The myth of King Midas
According to him midas myth, the king received a wish from Dionysus For having helped Silenus, and prisoner of his greed, he requested that he turn everything he touched into gold.
What Midas didn't think about is that this included food and people as well, eventually starving as a result of his greed, as Aristotle explains.
Aristotle also explains that Midas and his father Gordias were the founders of the city of Gordio, the capital of PhrygiaThese being the ones who tied the Gordian Knot.
This action would indicate that both Midas and Gordias lived in the II millennium BC, prior to Trojan war, but they are not mentioned by Homer, who does quote other Frisian kings such as Otreo or Migdon.
This has led to thinking about the possibility that the mythical figure of Midas was based on a royal king of Phrygia in the 8th century BC. known as Mita.
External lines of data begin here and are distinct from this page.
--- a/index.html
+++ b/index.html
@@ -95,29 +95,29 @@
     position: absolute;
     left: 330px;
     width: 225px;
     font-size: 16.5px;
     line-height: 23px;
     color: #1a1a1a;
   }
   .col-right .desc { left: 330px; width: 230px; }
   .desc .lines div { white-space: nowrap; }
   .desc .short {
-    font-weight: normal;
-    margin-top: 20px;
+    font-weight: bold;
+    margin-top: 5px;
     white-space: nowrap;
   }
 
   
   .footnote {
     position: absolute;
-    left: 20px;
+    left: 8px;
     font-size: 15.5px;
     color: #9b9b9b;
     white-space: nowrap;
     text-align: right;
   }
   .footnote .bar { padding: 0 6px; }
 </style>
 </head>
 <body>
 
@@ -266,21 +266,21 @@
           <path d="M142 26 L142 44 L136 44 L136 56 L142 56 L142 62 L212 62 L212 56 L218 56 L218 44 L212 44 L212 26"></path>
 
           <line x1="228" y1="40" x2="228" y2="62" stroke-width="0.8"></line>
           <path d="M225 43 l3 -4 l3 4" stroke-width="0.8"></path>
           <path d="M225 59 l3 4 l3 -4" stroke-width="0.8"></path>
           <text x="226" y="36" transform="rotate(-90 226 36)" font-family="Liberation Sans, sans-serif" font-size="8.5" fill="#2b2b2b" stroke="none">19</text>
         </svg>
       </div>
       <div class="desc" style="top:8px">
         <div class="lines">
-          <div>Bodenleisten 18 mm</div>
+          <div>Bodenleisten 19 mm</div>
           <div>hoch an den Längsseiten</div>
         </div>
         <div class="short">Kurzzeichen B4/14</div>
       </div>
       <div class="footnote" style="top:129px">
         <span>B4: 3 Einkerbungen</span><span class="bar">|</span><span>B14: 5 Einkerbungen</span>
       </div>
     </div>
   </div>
Another version of the myth explains that Midas asked Dionysus to release him from his gift, to which the god agreed by making him bathe in the Pactolo River, which "since then contained gold sands."
The myth of donkey ears
One day the god Bread had the audacity to compare his music to that of Apollo, and challenged the god to a test of skill. The god of the mountain Tmolus Y muses they were the chosen ones to arbitrate that confrontation.
Pan started blowing his pipes, and its melody satisfied himself and his companion, Midas.
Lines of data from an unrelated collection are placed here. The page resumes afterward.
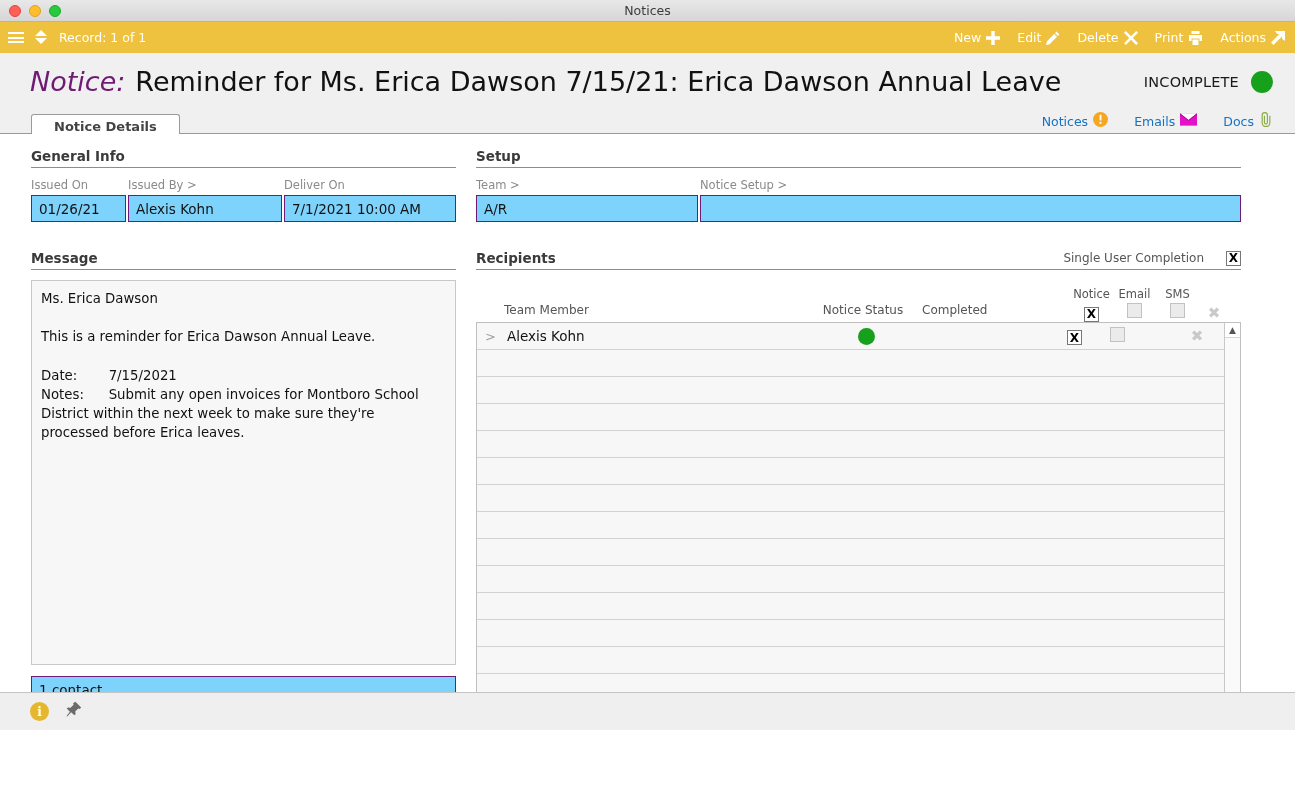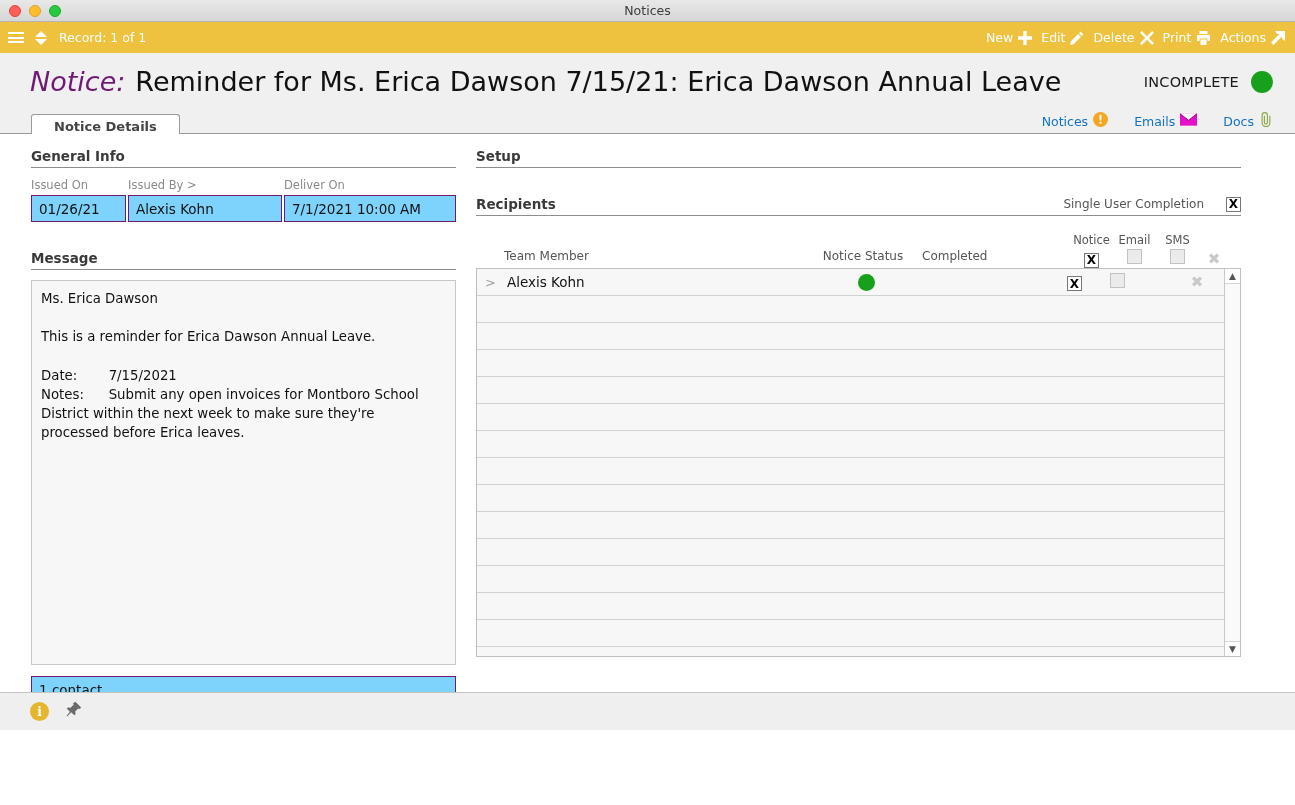--- a/index.html
+++ b/index.html
@@ -31,29 +31,29 @@
 
   
   .toolbar {
     height: 31px;
     background: #eec23e;
     display: flex; align-items: center;
     color: #ffffff;
     font-size: 12.5px;
     padding: 0 10px 0 6px;
   }
-  .tb-left { display: flex; align-items: center; gap: 9px; }
+  .tb-left { display: flex; gap: 9px; }
   .hamburger { display: flex; flex-direction: column; gap: 2.5px; cursor: pointer; padding: 2px; }
   .hamburger span { display: block; width: 16px; height: 2px; background: #fff; }
   .updown { display: flex; flex-direction: column; gap: 2px; cursor: pointer; }
   .updown .ar { width: 0; height: 0; border-left: 6px solid transparent; border-right: 6px solid transparent; }
   .updown .up { border-bottom: 6px solid #fff; }
   .updown .dn { border-top: 6px solid #fff; }
   .record-label { margin-left: 3px; font-size: 12.5px; }
-  .tb-right { margin-left: auto; display: flex; align-items: center; gap: 9px; }
+  .tb-right { margin-left: auto; display: flex; align-items: center; gap: 17px; }
   .tb-btn { display: flex; align-items: center; gap: 5px; cursor: pointer; font-size: 12.5px; }
   .tb-ico { display: inline-flex; align-items: center; justify-content: center; }
 
   
   .header {
     height: 57px;
     background: #f0f0f0;
     display: flex; align-items: center;
     padding: 0 22px 0 30px;
   }
@@ -340,20 +340,30 @@
     <div style="margin-top:11px;">
       <div class="field-box">1 contact</div>
     </div>
   </div>
 
   <div class="col-right">
 
     <div>
       <div class="sect-title">Setup</div>
       <div class="sect-rule"></div>
+      <div class="fields-row">
+        <div style="width:222px;">
+          <div class="field-label">Team &gt;</div>
+          <div class="field-box">A/R</div>
+        </div>
+        <div style="width:541px;margin-left:2px;">
+          <div class="field-label">Notice Setup &gt;</div>
+          <div class="field-box"></div>
+        </div>
+      </div>
     </div>
 
     <div style="margin-top:28px;">
       <div class="sect-head-row">
         <div class="sect-title">Recipients</div>
         <div class="sect-head-right">
           <span class="suc-label">Single User Completion</span>
           <span class="chk">X</span>
         </div>
       </div>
Meanwhile, Apollo struck the lyre strings (in another version, after a hard confrontation Apollo played his instrument backwards, challenging Pan to do the same, which he could not do because they were different) the judges unanimously determined that Apollo was the victor.
Midas dissented and questioned the fairness of the award, to which Apollo, angry, turned the king's ears into those of a donkey.
Embarrassed by them, hid behind his crown (hat in other versions), and only his barber knew the secret, being obliged never to reveal it.
The barber, afraid of not being able to keep the secret and with the desire to free himself of that burden, decided to go to the meadow, dig a hole in the ground and whisper the story, covering it later.
Over time, a large number of reeds, which with the movement caused by the wind, they whispered to the air "Midas has donkey ears".
Soon, the birds heard the news that the reeds gave him and he passed through that place Melampo, a man who understood the language of birds.
Knower of the secret, Melampo told his acquaintances and went to see the king, to whom he said in person “take off your hat I want to see your donkey ears”.
After this, the king cut off his barber's head and, in some versions, he committed suicide out of embarrassment.